Before using any script, run pipenv shell
to enter the virtual environment.
Using the Twitter scraper requires registering as a Twitter developer and providing authentication keys. Place your keys in either .my_keys (in .gitignore) or config/keys.json. See the Twitter Developer page.
viper_scraper.py twitter [-h] [-d Data Directory] [-t Tracking File]
[-l Limit] [--photos_as_limit]
-d Data Directory
: Directory to save results to
-t Tracking File
: Path to a text file containing a list of phrases, one
per line, to track.
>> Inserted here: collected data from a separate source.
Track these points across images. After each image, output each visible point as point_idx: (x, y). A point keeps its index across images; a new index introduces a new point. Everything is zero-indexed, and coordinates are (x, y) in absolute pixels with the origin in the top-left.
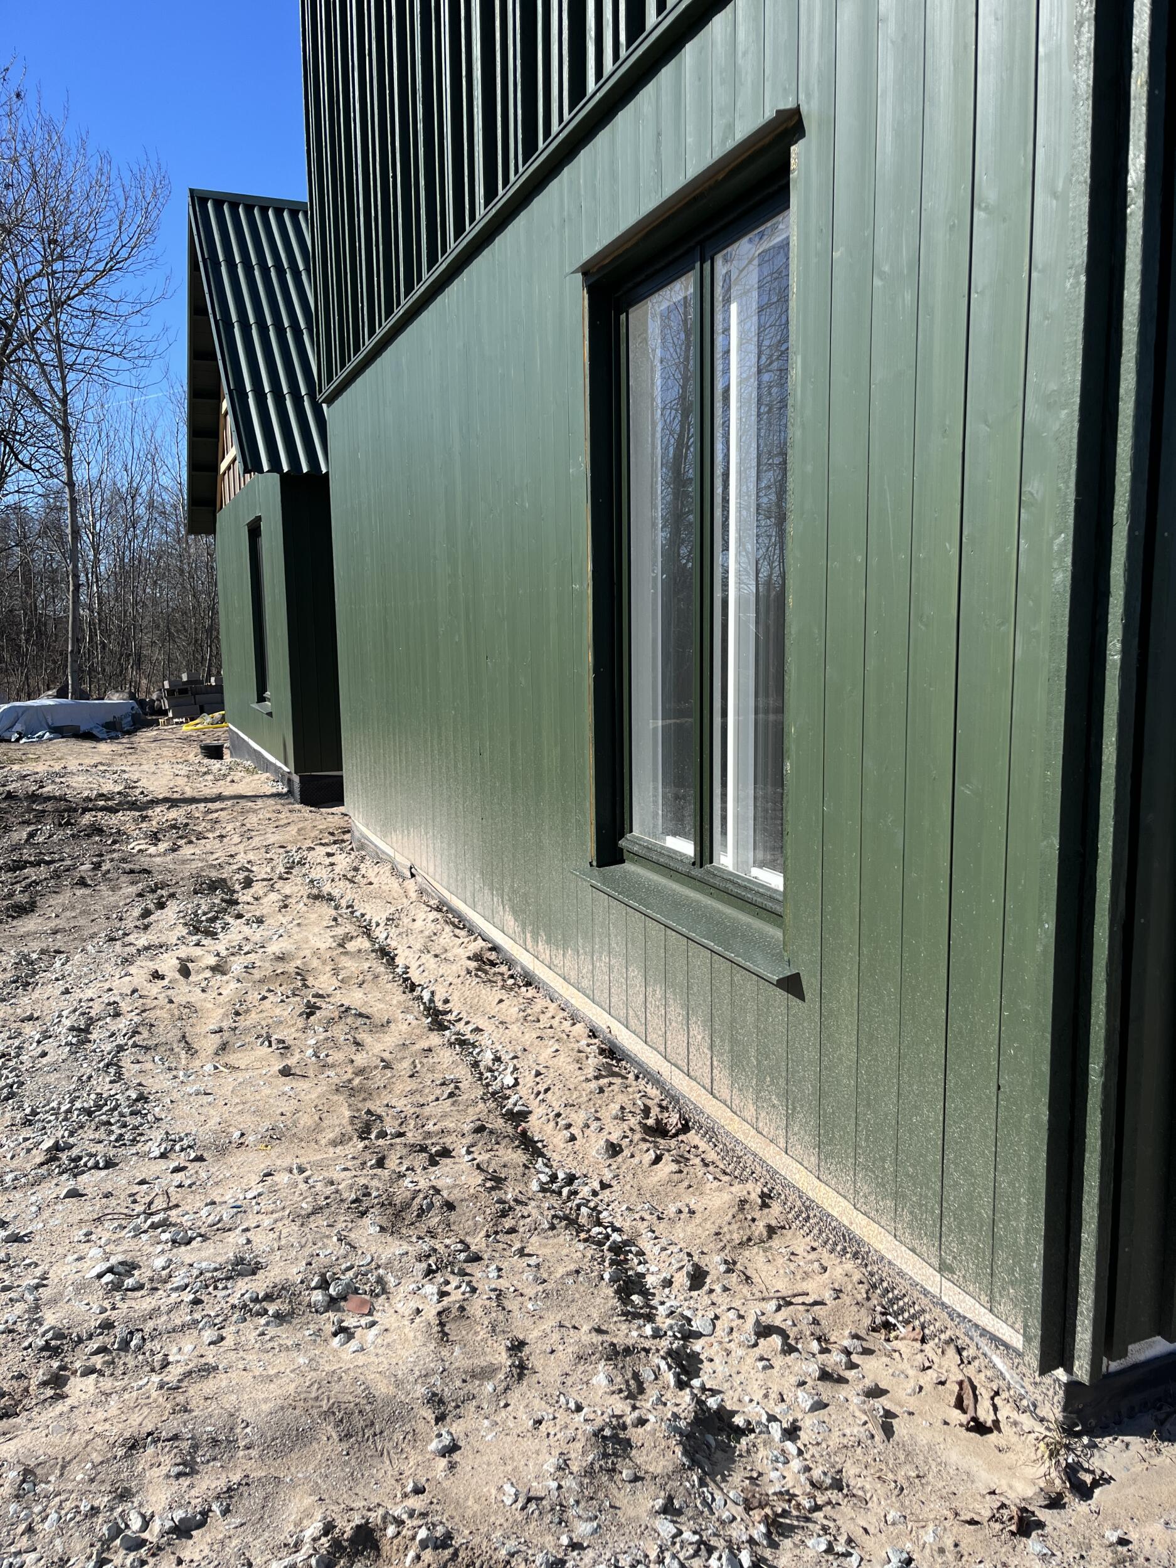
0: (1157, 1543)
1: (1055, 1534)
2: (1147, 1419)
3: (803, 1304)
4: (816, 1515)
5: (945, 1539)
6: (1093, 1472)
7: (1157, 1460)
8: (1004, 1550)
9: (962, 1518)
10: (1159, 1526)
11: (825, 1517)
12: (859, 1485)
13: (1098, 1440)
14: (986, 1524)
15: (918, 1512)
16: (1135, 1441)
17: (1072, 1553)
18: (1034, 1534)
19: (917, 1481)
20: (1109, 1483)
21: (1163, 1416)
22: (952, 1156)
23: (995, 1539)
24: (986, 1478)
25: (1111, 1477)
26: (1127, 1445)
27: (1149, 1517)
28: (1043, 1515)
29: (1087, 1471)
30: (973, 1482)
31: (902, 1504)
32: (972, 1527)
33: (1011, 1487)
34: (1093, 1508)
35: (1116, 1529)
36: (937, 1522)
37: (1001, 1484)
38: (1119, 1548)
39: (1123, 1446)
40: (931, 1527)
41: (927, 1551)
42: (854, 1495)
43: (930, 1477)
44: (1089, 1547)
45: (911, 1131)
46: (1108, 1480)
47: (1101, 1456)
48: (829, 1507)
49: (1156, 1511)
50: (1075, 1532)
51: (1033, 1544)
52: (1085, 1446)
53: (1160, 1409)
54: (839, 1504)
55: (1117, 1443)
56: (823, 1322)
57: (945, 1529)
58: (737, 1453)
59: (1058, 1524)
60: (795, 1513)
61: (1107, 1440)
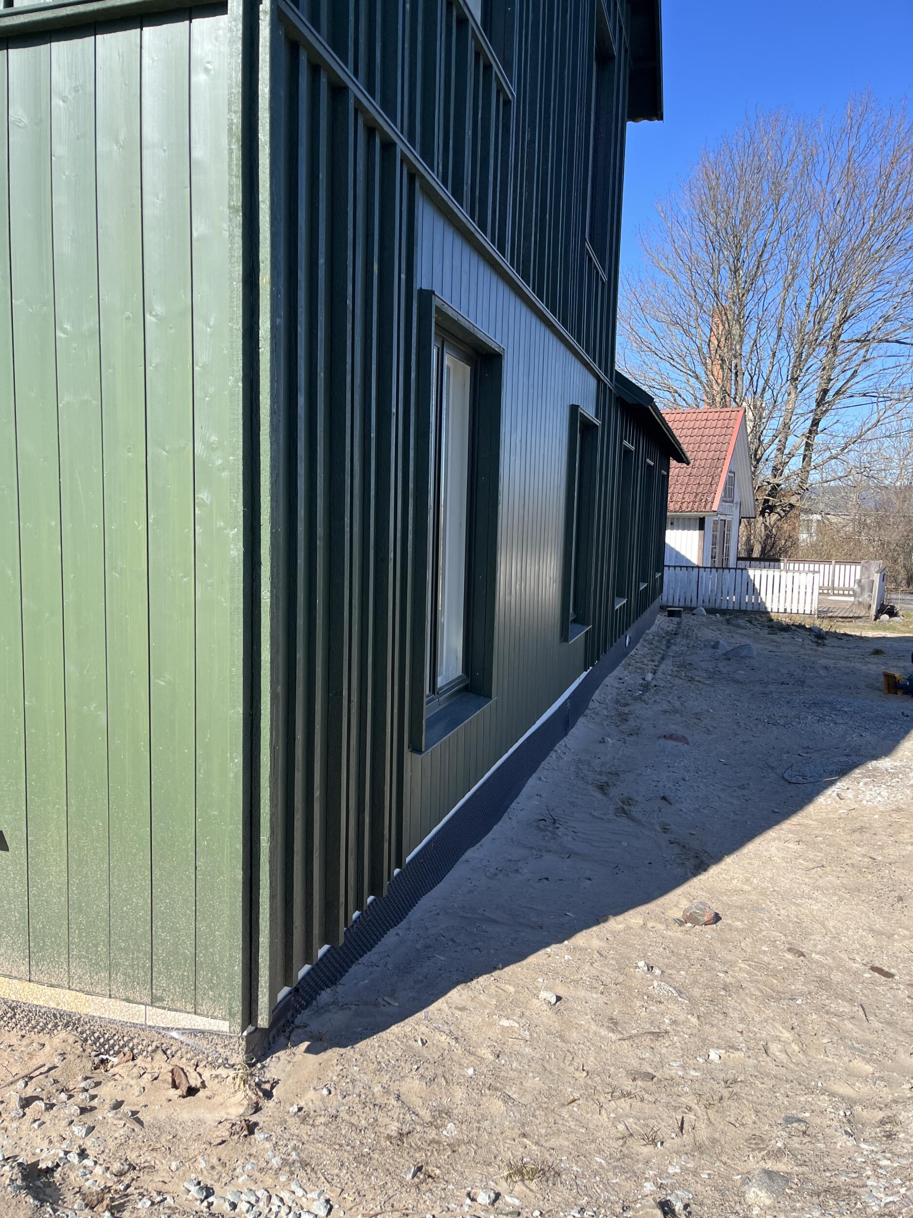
0: (314, 1101)
1: (265, 1124)
2: (282, 1039)
3: (41, 1074)
4: (128, 1190)
5: (211, 1160)
6: (268, 1082)
7: (295, 1059)
8: (245, 1148)
9: (214, 1144)
10: (312, 1092)
11: (136, 1189)
12: (142, 1161)
13: (264, 1062)
14: (229, 1139)
15: (187, 1155)
16: (281, 1054)
17: (279, 1130)
18: (256, 1130)
19: (174, 1139)
20: (278, 1083)
21: (288, 1035)
22: (159, 923)
23: (238, 1144)
24: (211, 1118)
25: (279, 1080)
26: (279, 1058)
27: (305, 1090)
28: (254, 1119)
29: (265, 1082)
30: (205, 1123)
31: (175, 1157)
32: (223, 1145)
33: (228, 1114)
34: (276, 1100)
35: (292, 1105)
36: (202, 1154)
37: (222, 1115)
38: (300, 1113)
39: (277, 1059)
40: (200, 1159)
41: (205, 1172)
42: (144, 1167)
43: (180, 1133)
44: (286, 1122)
45: (121, 918)
46: (277, 1083)
47: (269, 1071)
48: (134, 1182)
49: (306, 1085)
50: (274, 1118)
51: (258, 1136)
52: (259, 1069)
53: (284, 1031)
54: (138, 1177)
55: (273, 1059)
56: (60, 1080)
57: (209, 1155)
58: (58, 1184)
59: (264, 1119)
60: (117, 1196)
61: (268, 1060)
See the Twitter page for filteringrealtime tweets.
-l Limit
: If photos as limit is true, the approximate number of
images to scrape. Else the approximate number of tweets
to scrape.
--photos_as_limit
: If present, Limit refers to the number of images to scrape rather than number of tweets
The Twitter scraper filters realtime tweets using the Twitter API. Text, metadata, and references to downloaded images are stored in data.csv under the specified directory.
python viper_scraper.py yolo ...
The VIPER scraper also integrates You Only Look Once (YOLO) real-time object detection.
For each tweet that passes the filter, the scraper will:
- Download the original image, if present.
- Save a version of the image with bounding boxes and predictions labelled
- Save a .json file containing the confidences for each class
- Save text and metadata, along with references to these files, in data.csv under the specified directory
viper_scraper.py yolo [-h] [-d Data Directory] [-t Tracking File]
[-l Limit] [--photos_as_limit] --names NAMES
--config CONFIG --weights WEIGHTS [-c CONFIDENCE]
[-th THRESHOLD]
In addition to the arguments shared by the basic Twitter scraper, YOLO integration takes these additional arguments:
--names NAMES
: A file containing the names, one per line, associated with the weights and config file for YOLO, e.g. coco.names.
--config CONFIG
: Config file for YOLO, e.g. yolov3.cfg.
--weights WEIGHTS
: Weights file for YOLO, e.g. yolov3.weights.
-c CONFIDENCE
: Minimum confidence to filter weak detections, default 0.5.
-th THRESHOLD
: Threshold when applying non-maxima suppression, default 0.3.
For example, to use the pretrained YOLO model (coco.names, yolov3.cfg, and yolov3.weights) with plane_tracking.txt, download the files and run:
python viper_scraper.py yolo -d data_yolo_planes -t config/plane_tracking.txt -l 1000 --names yolo/coco.names --config yolo/yolov3.cfg --weights yolo/yolov3.weights -c .5 -th .3
python viper_scraper.py instagram ...
This script and associated utility scripts are based on Antonie Lin's non-API instagram scraper under the MIT license. Visit his (now-archived) repository at:
https://github.com/iammrhelo/InstagramCrawler
This is a non-API Instagram scraper using Selenium. As such, it is liable to break as Instagram changes their site. I will try to maintain its integrity but please feel free to contribute.
Scrape n images and associated captions from either a user or a hashtag.
Before use, run
bash utils/get_gecko.sh
bash utils/get_phantomjs.sh
source utils/set_path.sh
Usage
viper_scraper.py instagram [-h] [-d DIR_PREFIX] [-q QUERY] [-n NUMBER] [-c caption] [-l Headless] [-a AUTHENTICATION] [-f FIREFOX_PATH]
-d Directory Prefix
: The directory to save data to.
-q QUERY
: The target (user or hashtag) to crawl. Add '#' for hashtags
-n NUMBER
: The number of posts to download.
-c Caption
: Add this flag to download captions when donaloading photos.
-l headless
: If set, will use PhantomJS driver to run script as headless
-a AUTHENTICATION
: Path to authentication JSON file - necessary for headless.
f FIREFOX_PATH
: Path to the firefox installation for selenium.
For example,
python viper_scraper.py instagram -d data_insta_test -q "#art" -c -n 100`
Will scrape the first 100 photos and captions from the art hashtag.
With docker or dockercompose installed using the following commands to install system.
Start the network
docker-compose up --build
To run any of the code above, after building the container use the following line.
docker-compose run viper pipenv run python viper_scraper.py twitter -h
Stop the network
docker-compose down
To start the running environment start bash:
docker-compose run viper bash
Now you can also run pipenv shell
and use all the above commands.
Inside the shell.
Stop the network
docker-compose down
To remove associated containers
docker ps -a | awk '{ print $1,$2 }' | grep viper_scraper_viper | awk '{print $1 }' | xargs -I {} docker rm {}
Print all of the images
docker images
Remove specific image
docker image rm 502285389a42
Now that this is done you can re-compose docker and run the program.